Technical Abstract: Switchgrass (Panicum virgatum L.) is an attractive bioenergy crop option for eroded portions of claypan landscapes where grain crop production is marginally profitable. Topsoil thickness above the claypan or depth to claypan (DTC) can vary widely within fields and little information exists on its impacts on N management of switchgrass. Therefore, a study was conducted at the University of Missouri South Farm near Columbia, Missouri to determine whether topsoil thickness influenced fertilizer N requirements of switchgrass.
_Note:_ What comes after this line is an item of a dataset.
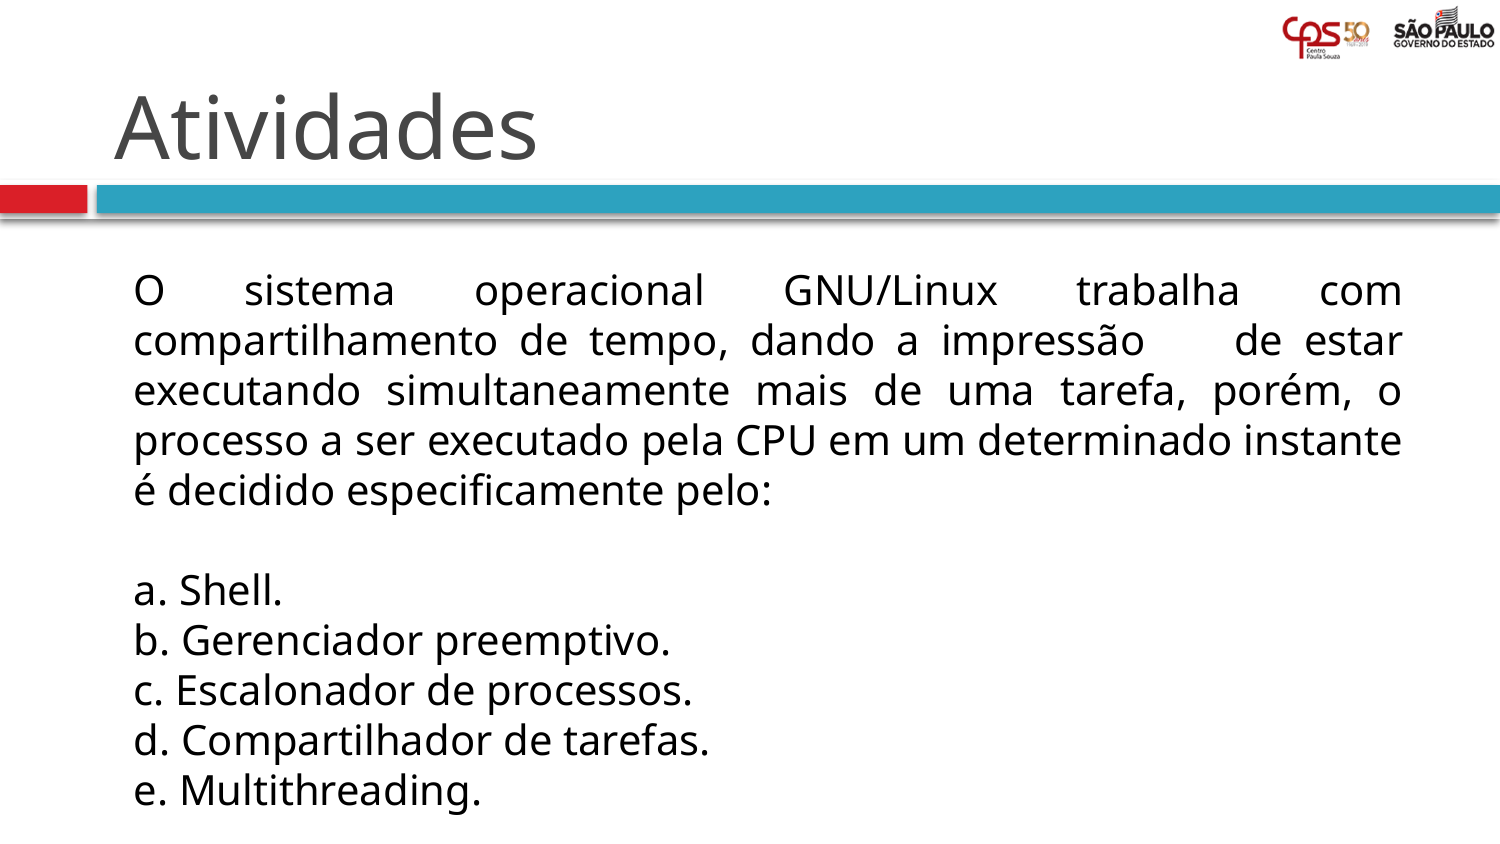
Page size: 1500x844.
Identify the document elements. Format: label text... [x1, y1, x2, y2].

Switchgrass was planted in 2009 on plots ranging in topsoil thickness from 0 to 124 cm, and was harvested annually at postdormancy during 2011 to 2015. Three treatments were 0, 67, or 101 kg N/ha applied annually in May and a fourth was three intercropped native legumes as the N source. Across years, the legume treatment apparently supplied no N because it produced the same switchgrass yield on shallower soils as nonfertilized plots, or lower yield on deeper soils. Topsoil proved valuable as switchgrass yield, nutrient removal, and partial profit usually increased as DTC increased. Fertilization with 101 kg N/ha on exposed, shallow, or moderate DTC and 67 kg N/ha on deep DTC, was required to obtain the highest biomass yield, but it also increased nutrient removal. Strikingly, partial profit across years was negative for the legume treatment and highest with no fertilizer on all DTC classes. Therefore, improvements are needed before intercropped legumes are profitable, and N fertilization may be only needed periodically to maximize switchgrass profit on claypan soils.